Witteman’s Fourth-Graders Become Her Students Again

For two first-year students, it’s the second time around taking a class with Dr. Barb Witteman – she also taught them in fourth grade.

Nine years ago, education professor Dr. Barbara Witteman headed back to elementary school. She took her sabbatical from Concordia and went to work full time filling in for a fourth-grade teacher who was on leave at Kennedy Elementary in Fargo. She knew it would be a great experience to once again use concepts in her own classroom that she was teaching to future educators. Witteman had no idea that two of her bright, young 9-year-olds would return to her as college students because of a practice near and dear to her heart: service-learning. 

“We never just sat in the classroom,” says Innocent Nsengiyumva ’22, who is now one of Witteman’s first-year college students. “We were making blankets and going on field trips [to help in our community].”  

When Nsengiyumva was accepted to Concordia, he had to sign up for an Inquiry Seminar. “There was one called ‘Hungry!’ so I clicked on it and her name popped up. I couldn’t believe it!” he says. Unfortunately, the class was already full. Undeterred, he sent Witteman an email and asked if he could still be added to the class. Witteman and the Registrar’s Office worked it out and Nsengiyumva was in. Soon, another former fourth-grader, Kiara Stroh ‘22, was also in the class.

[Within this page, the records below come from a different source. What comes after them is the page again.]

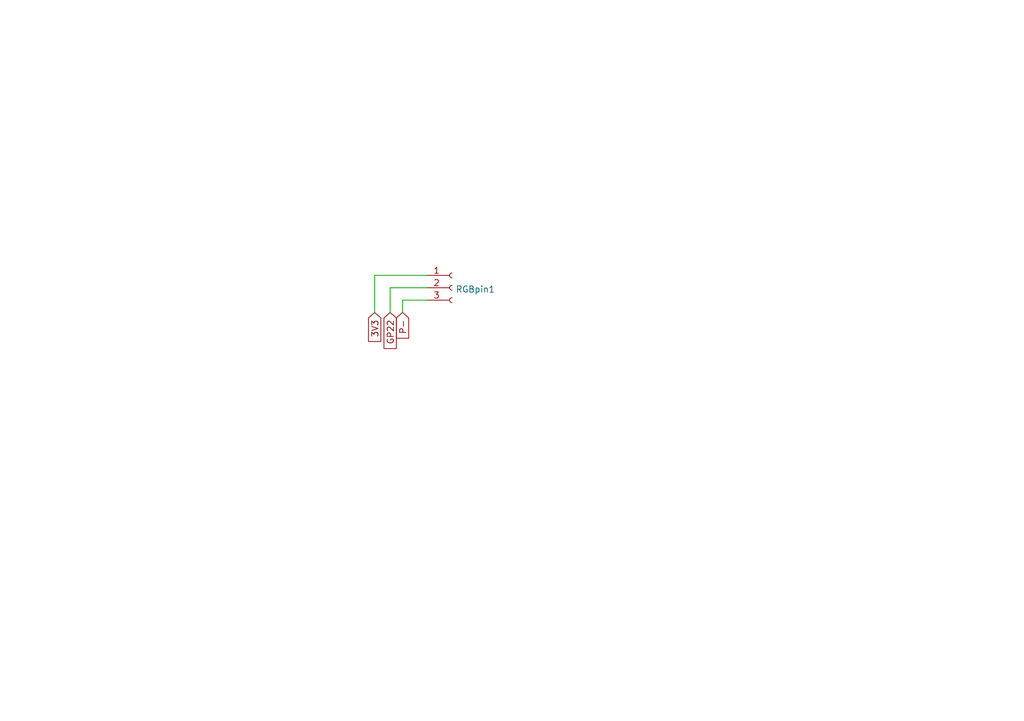
<source format=kicad_sch>
(kicad_sch (version 20230121) (generator eeschema)

  (uuid bc06dec4-1d66-46bb-bf1f-748c1811feda)

  (paper "A5")

  


  (wire (pts (xy 82.55 61.595) (xy 82.55 64.135))
    (stroke (width 0) (type default))
    (uuid 706daa1b-e126-4033-9bc2-9a97e442947d)
  )
  (wire (pts (xy 87.63 56.515) (xy 76.835 56.515))
    (stroke (width 0) (type default))
    (uuid 7627ef0d-50f0-421b-ace2-b106964fbd16)
  )
  (wire (pts (xy 76.835 56.515) (xy 76.835 64.135))
    (stroke (width 0) (type default))
    (uuid 8f5c3ad0-e2b7-4a1c-b626-28061823104a)
  )
  (wire (pts (xy 80.01 59.055) (xy 80.01 64.135))
    (stroke (width 0) (type default))
    (uuid b9790f42-5dcb-4802-a380-8cd6783cd994)
  )
  (wire (pts (xy 87.63 61.595) (xy 82.55 61.595))
    (stroke (width 0) (type default))
    (uuid bdefc53e-d6f6-4aaf-b79e-2a867052df9c)
  )
  (wire (pts (xy 87.63 59.055) (xy 80.01 59.055))
    (stroke (width 0) (type default))
    (uuid c488110e-5bcc-4d1b-8cf8-bf39df4b9152)
  )

  (global_label "P-" (shape input) (at 82.55 64.135 270) (fields_autoplaced)
    (effects (font (size 1.27 1.27)) (justify right))
    (uuid 0aa0a970-5317-44ba-9ad0-93f8ec3ba438)
    (property "Intersheetrefs" "${INTERSHEET_REFS}" (at 82.55 69.8832 90)
      (effects (font (size 1.27 1.27)) (justify right) hide)
    )
  )
  (global_label "GP22" (shape input) (at 80.01 64.135 270) (fields_autoplaced)
    (effects (font (size 1.27 1.27)) (justify right))
    (uuid 38bffdd8-b422-49e3-8396-b86363ccad8d)
    (property "Intersheetrefs" "${INTERSHEET_REFS}" (at 80.01 71.9998 90)
      (effects (font (size 1.27 1.27)) (justify right) hide)
    )
  )
  (global_label "3V3" (shape input) (at 76.835 64.135 270) (fields_autoplaced)
    (effects (font (size 1.27 1.27)) (justify right))
    (uuid 52b0e5f6-b7cc-4ccd-be04-528b230136e9)
    (property "Intersheetrefs" "${INTERSHEET_REFS}" (at 76.835 70.5484 90)
      (effects (font (size 1.27 1.27)) (justify right) hide)
    )
  )

  (symbol (lib_id "Connector:Conn_01x03_Socket") (at 92.71 59.055 0) (unit 1)
    (in_bom yes) (on_board yes) (dnp no) (fields_autoplaced)
    (uuid f212514b-552f-496b-a386-cf2137a4a242)
    (property "Reference" "RGBpin1" (at 93.4212 59.3718 0)
      (effects (font (size 1.27 1.27)) (justify left))
    )
    (property "Value" "Conn_01x03_Socket" (at 93.4212 60.3323 0)
      (effects (font (size 1.27 1.27)) (justify left) hide)
    )
    (property "Footprint" "Connector_PinSocket_2.54mm:PinSocket_1x03_P2.54mm_Vertical" (at 92.71 59.055 0)
      (effects (font (size 1.27 1.27)) hide)
    )
    (property "Datasheet" "~" (at 92.71 59.055 0)
      (effects (font (size 1.27 1.27)) hide)
    )
    (pin "1" (uuid 6490224f-0eb9-4243-893a-631d9e3b7de6))
    (pin "2" (uuid 78b01f7d-c80c-4ba7-8e2b-7a43d4857a8c))
    (pin "3" (uuid 04d1cfe6-48ee-439c-aabd-d67adfe83c8b))
    (instances
      (project "PCB-light-challenge"
        (path "/35573e8f-7834-430c-81d2-239f316c7834/1f6a54d7-bb01-4312-8758-614cdc643234"
          (reference "RGBpin1") (unit 1)
        )
      )
    )
  )
)

</source>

Stroh also remembers the importance of doing service-learning in fourth grade. Their class in 2009 was an energetic bunch. Witteman said she knew she had to give them reasons beyond their own learning for coming to class each day. She embarked on service projects to encourage them to think beyond themselves and hopefully learn differently. When the students struggled with learning division, Witteman had them participate in a soap drive. The fourth-grade students were disappointed because they hadn’t collected as many bars of soap as another larger group of students at Fargo North, but that’s when Witteman’s sly tactics took over.

“I told them it was too bad we didn’t know how to do per capita,” Witteman says. “That’s how I conned them into learning long division.”

By looking at how many bars of soap per person had been collected, they discovered using per capita they had done better than the other class at Fargo North. “I never called it division again that year.” she says. “It was always per capita ... and they learned to do division!”

Soap wasn’t the only project. Another big service opportunity for the fourth-graders was packing beans for the Salvation Army’s food distribution. That’s a project that Witteman still does. The beans, now donated by Cobber Bryan Boll ’96 and sent to the Emergency Food Pantry, are packed by fourth-graders at Washington Elementary in Fargo along with Witteman’s two sections of Inquiry students during Hands for Change, the first service-learning community project for new Concordia students.
 

“I guess this project has come full circle,” Witteman says as her college students headed back into a fourth-grade class to do service.

The students say their transition into college has been easier with a familiar, trusted face as their professor. And with a swell of pride Witteman says she is so honored to get to teach these students one more time and to have Innocent as one of her advisees this year.

“It is so exciting to see them grown up,” Witteman says. “They are both highly successful. I just love having them in class.”